Devi Sen Laskar was a finalist for the James Hearst Poetry Prize in the Spring of 2011 and was featured in issue 296.2 of The North American Review.
From the author: This poem was written in response to a joke I'd overheard between two women chatting in the check out line ahead of me at the grocery store, their baskets brimming with frozen foods and boxed pasta, cheap candy and canned cheese: "you are what you eat."
The All-Saints, Ga., Overeaters Support Group
First we talk about watermelons—
a modern, American reference
to family picnics, seed-spitting contests,
abating a thirst for summer love
by eating weightless pink flesh.
Then our study of the Greek myths
seeps through our tongues as pomegranates
are hurled onto our invisible
table, pungent olives, golden
apples, blood oranges, Medea.
Someone comments on sorrow
as an appetite suppressant—
death provokes fasting, in some cases
a strict diet of bitter remembrance
until the taste for life returns.
Others blurt out hors d'oeuvres stories
at the theatre, cocktail parties, movies.

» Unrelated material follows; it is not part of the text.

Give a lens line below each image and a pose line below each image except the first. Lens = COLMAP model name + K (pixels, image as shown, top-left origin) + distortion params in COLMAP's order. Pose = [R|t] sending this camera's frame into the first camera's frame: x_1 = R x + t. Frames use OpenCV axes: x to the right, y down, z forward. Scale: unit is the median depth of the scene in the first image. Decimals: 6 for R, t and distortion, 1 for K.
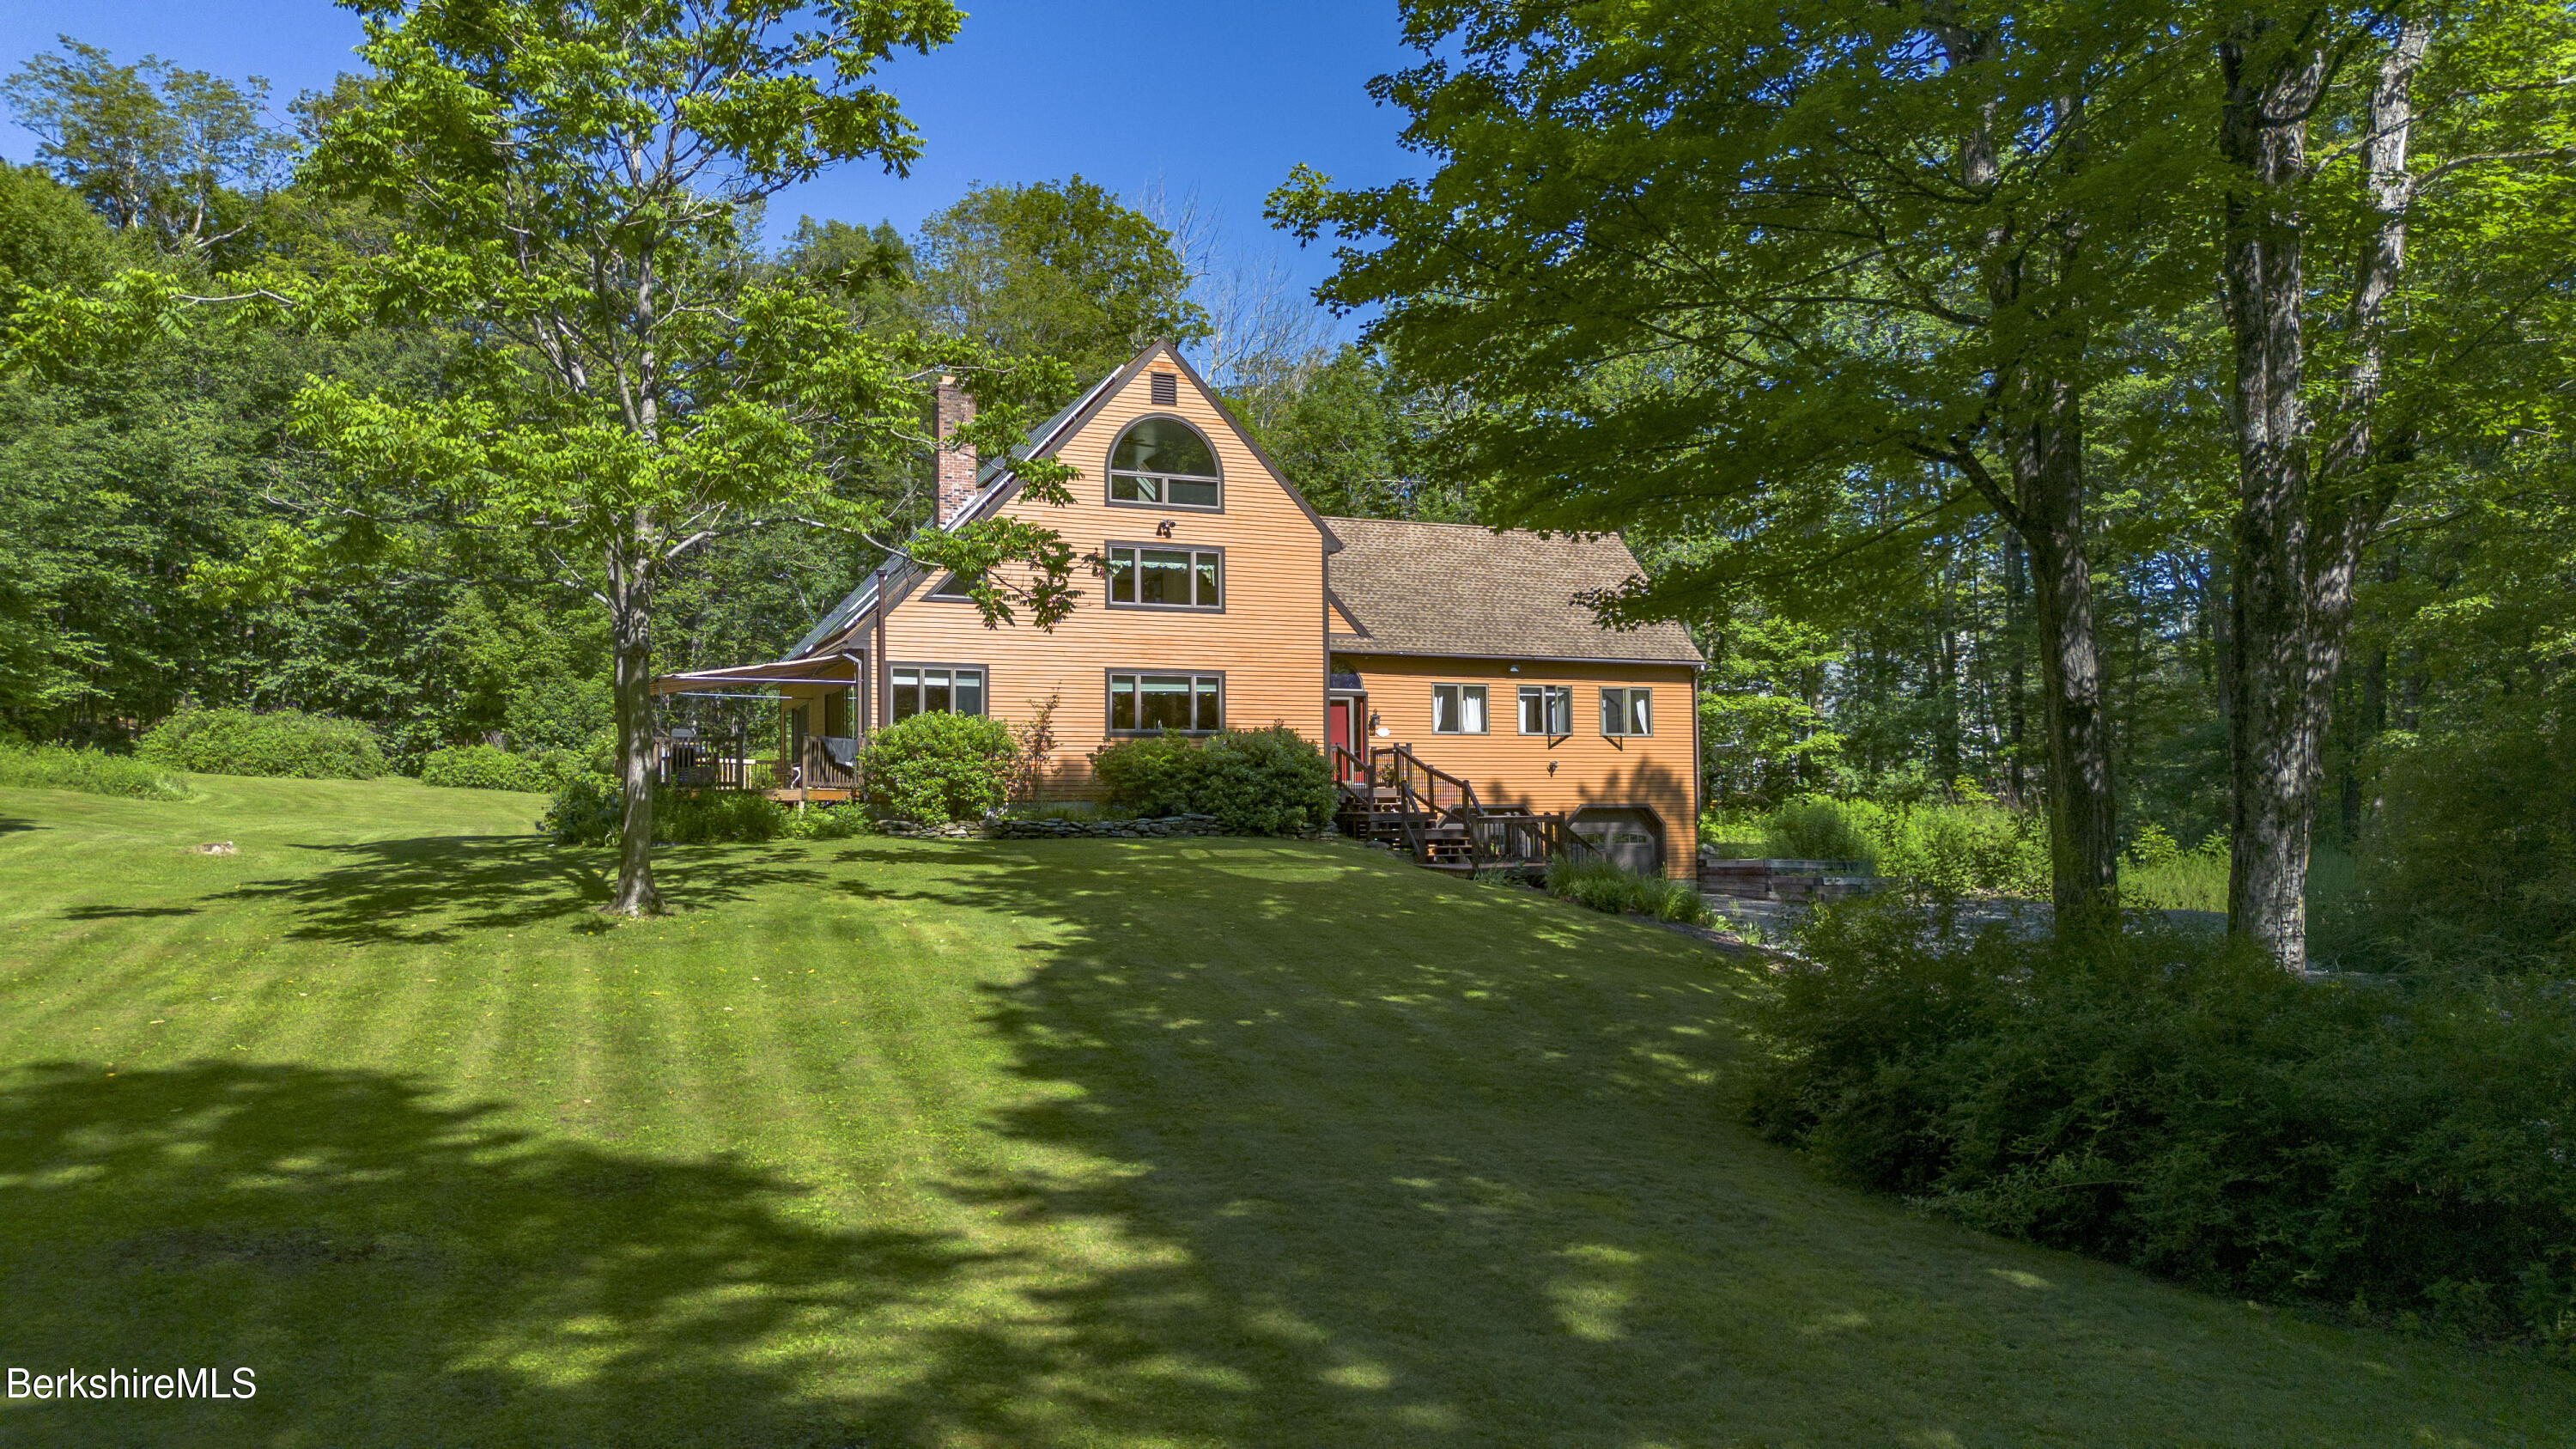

And at weddings, how the cake is too sweet,
the toasting champagne always falls flat
by the time the waiter reaches their glasses.
We discuss the reluctant meals we swallow
when there is no money leftover after rent:
white bread that's three days old, noodles,
peanut butter without the jelly,
lentil soups with rice, bags of popcorn.
No one mentions why we come here,
the way we slide into our chairs, batter
stealing home, without notice, without
admitting that we want to souffle
our bodies from landfills to temples.
We laugh at the staple of fairy tales:
apples poisoned by jealousy,
gingerbread houses, cooked goose,
blackbird pies, cooling porridge, stone
soup, beanstalks that lead to giant feasts.
Then someone mumbles a fable about
the seven sins but I am too far
away to hear it, a joke that
I don't understand because I can't
get past gluttony and avarice.
Finally, a discourse on Vegas:
the incandescent dramas, all night
slots and sex, currency exchange
and love, how breakfast is served
at these twenty-four hour buffets.
It's about choice, I say. The use of buffet
is to speak selection; the hierarchy
of egg dishes, for example:
how Benedict is better than poached,
the sauce enhancing the runny yolk.
No, a voice calls out from the circle:
Buffet is all-you-can-eat,
it's tasting a lot of everything,
eating it all. Freedom and acceptance.
It's taking the whole world into your heart.
The hour is up and I am hungry.
Devi S. Laskar is a native Tar Heel who holds an MFA in creative writing from Columbia University, has worked as a reporter covering crime and government for newspapers in North Carolina, Georgia, Florida, Illinois and Hawaii; and is at work on a book of stories.